Rabbi on Sabbatianism, Sexual Revolution, and Jews

Cardinal Hlond: Rabbi on Sabbatianism, Sexual Revolution, and Jews

Here is my review, appearing about a week ago on Amazon. An American rabbi makes essentially the same comments that Polish Cardinal Hlond made in 1936–for which the latter is much criticized.
Review of Can Families Survive in Pagan America? By Samuel H. Dresner. 1995. Huntington House Publishers, Louisiana.
Reviewer: Mr. Jan Peczkis
A Jewish View of the Breakdown of the American Family. Inadvertent Insights into 1936 Cardinal Hlond on Jews and Morality
If you think that the breakdown in conventional morals, in America, is only a matter of concern for the Christian Right, think again. Rabbi Dresner echoes most of the same views. He points to the divine origins of the family. He also gives the reader a sense of history–pointing to the fact that ancient pagan societies tended to practice sexual license. (p. 67).
Rabbi Dresner tackles feminist spirituality, including the goddess feminists, and debunks the “men destroyed all the evidence” contention. (p. 122). He also points to the fact that archeological evidence proves without doubt that, contrary to the deniers, ancient pagans definitely engaged in child sacrifice, and did so on a large scale. (pp. 111-113).

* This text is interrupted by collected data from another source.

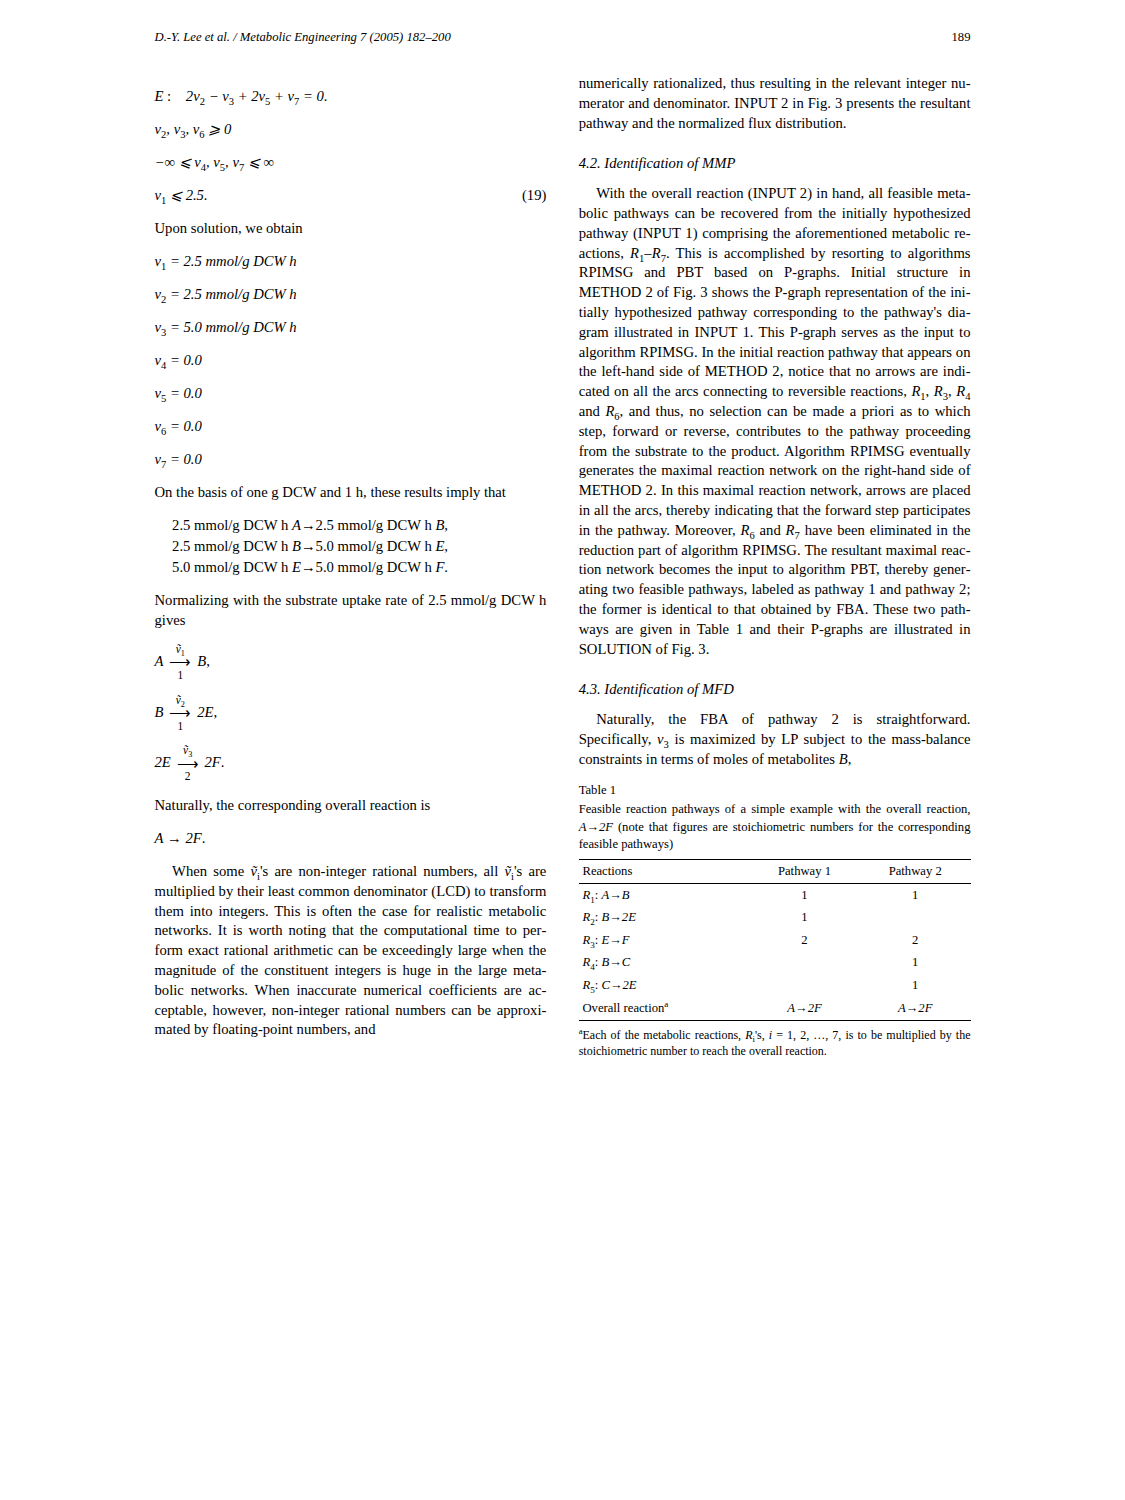D.-Y. Lee et al. / Metabolic Engineering 7 (2005) 182–200 189
E : 2v2 − v3 + 2v5 + v7 = 0.
v2, v3, v6 ⩾ 0
−∞ ⩽ v4, v5, v7 ⩽ ∞
v1 ⩽ 2.5.(19)
Upon solution, we obtain
v1 = 2.5 mmol/g DCW h
v2 = 2.5 mmol/g DCW h
v3 = 5.0 mmol/g DCW h
v4 = 0.0
v5 = 0.0
v6 = 0.0
v7 = 0.0
On the basis of one g DCW and 1 h, these results imply that
2.5 mmol/g DCW h A→2.5 mmol/g DCW h B,
2.5 mmol/g DCW h B→5.0 mmol/g DCW h E,
5.0 mmol/g DCW h E→5.0 mmol/g DCW h F.
Normalizing with the substrate uptake rate of 2.5 mmol/g DCW h gives
A ṽ1 ⟶ 1 B,
B ṽ2 ⟶ 1 2E,
2E ṽ3 ⟶ 2 2F.
Naturally, the corresponding overall reaction is
A → 2F.
When some ṽi's are non-integer rational numbers, all ṽi's are multiplied by their least common denominator (LCD) to transform them into integers. This is often the case for realistic metabolic networks. It is worth noting that the computational time to perform exact rational arithmetic can be exceedingly large when the magnitude of the constituent integers is huge in the large metabolic networks. When inaccurate numerical coefficients are acceptable, however, non-integer rational numbers can be approximated by floating-point numbers, and
numerically rationalized, thus resulting in the relevant integer numerator and denominator. INPUT 2 in Fig. 3 presents the resultant pathway and the normalized flux distribution.
4.2. Identification of MMP
With the overall reaction (INPUT 2) in hand, all feasible metabolic pathways can be recovered from the initially hypothesized pathway (INPUT 1) comprising the aforementioned metabolic reactions, R1–R7. This is accomplished by resorting to algorithms RPIMSG and PBT based on P-graphs. Initial structure in METHOD 2 of Fig. 3 shows the P-graph representation of the initially hypothesized pathway corresponding to the pathway's diagram illustrated in INPUT 1. This P-graph serves as the input to algorithm RPIMSG. In the initial reaction pathway that appears on the left-hand side of METHOD 2, notice that no arrows are indicated on all the arcs connecting to reversible reactions, R1, R3, R4 and R6, and thus, no selection can be made a priori as to which step, forward or reverse, contributes to the pathway proceeding from the substrate to the product. Algorithm RPIMSG eventually generates the maximal reaction network on the right-hand side of METHOD 2. In this maximal reaction network, arrows are placed in all the arcs, thereby indicating that the forward step participates in the pathway. Moreover, R6 and R7 have been eliminated in the reduction part of algorithm RPIMSG. The resultant maximal reaction network becomes the input to algorithm PBT, thereby generating two feasible pathways, labeled as pathway 1 and pathway 2; the former is identical to that obtained by FBA. These two pathways are given in Table 1 and their P-graphs are illustrated in SOLUTION of Fig. 3.
4.3. Identification of MFD
Naturally, the FBA of pathway 2 is straightforward. Specifically, v3 is maximized by LP subject to the mass-balance constraints in terms of moles of metabolites B,
Table 1
Feasible reaction pathways of a simple example with the overall reaction, A→2F (note that figures are stoichiometric numbers for the corresponding feasible pathways)
| Reactions | Pathway 1 | Pathway 2 |
| --- | --- | --- |
| R 1 : A → B | 1 | 1 |
| R 2 : B → 2E | 1 | |
| R 3 : E → F | 2 | 2 |
| R 4 : B → C | | 1 |
| R 5 : C → 2E | | 1 |
| Overall reaction a | A → 2F | A → 2F |
aEach of the metabolic reactions, Ri's, i = 1, 2, …, 7, is to be multiplied by the stoichiometric number to reach the overall reaction.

It is obvious that Jews have been both victimizers and victims in the breakdown of the family. Dresner notes that 30% of the early leaders of the Communist revolution were Jews (p. 325), and that, “An unusually high percentage of the material on sexual liberation was written by Jews, as well as significant representation among its advocates. On a more commercial level, for example, Jews have been strongly represented in the PLAYBOY enterprises.” (p. 326; see also p. 193). Now the other side of the coin: Rabbi Dresner cites some data about American Jews (p. 78)–information that understates the matter because it is now quite dated. For instance, 91% of Jewish women believed that abortion on demand is all right, as against 56% of their gentile counterparts at the time. Only half as many Jews stated that religion was important in their lives compared to American non-Jews. Notably lower percentages of American Jews were married than non-Jews.
Secularism does not have a monopoly on sexual licentiousness. Consider antinomianism, and its variants. Dresner condemns the “spiritualization” of evil, as exemplified by the Baal Shem Tov, as well as Sabbatianism–towards which Isaac Bashevis Singer had been fascinated. (p. 183). Centuries earlier, Sabbatai Zvi and his successor, Jacob Frank, taught that the Torah had now been superceded, and that transgressions would now be mitzvoth (good deeds), (p. 160).
Isaac Bashevis Singer began his career as a deliverer of soft pornography to a Warsaw newspaper. (p. 180). Later, Singer lewdly dwelt on, and greatly exaggerated (in fact, celebrated), the sexual licentiousness among Poland’s pre-WWII Jews. Dresner adds, “Indeed, once freed from the restraints of the Polish-Jewish moralism and finding his American audience more accepting, his lust for acclaim led him to pursue his tawdry task even more single-mindedly, despite the fact that his writings appeared during and after the Holocaust.” (p. 179). What bothers Dresner is not so much Singer and his writings, but the acclaim he got from the Jewish community, culminating in the Nobel Prize. (p. 174). Moreover, hardly any Jews, outside of some Israeli ones (p. 185), have even criticized Singer, even though his writings can in no sense be rationalized as “reflecting reality”. (p. 177).
[All the foregoing has implications not discussed by Rabbi Dresner. In 1936, Polish Cardinal August Hlond made his much-condemned Jews-are-freethinkers and threat-to-morals statement. Part of this was undoubtedly a reaction to the rampant secularization of Poland’s Jews, especially the youth, along with frequent abandonment of morality. This obviously did not play well in the traditional Polish Catholic society. However, one wonders to what extent Sabbatian-style “religious” sexual licentiousness, as exemplified by Bashevis Singer (p. 182) and his fans, had also animated Hlond’s concerns.]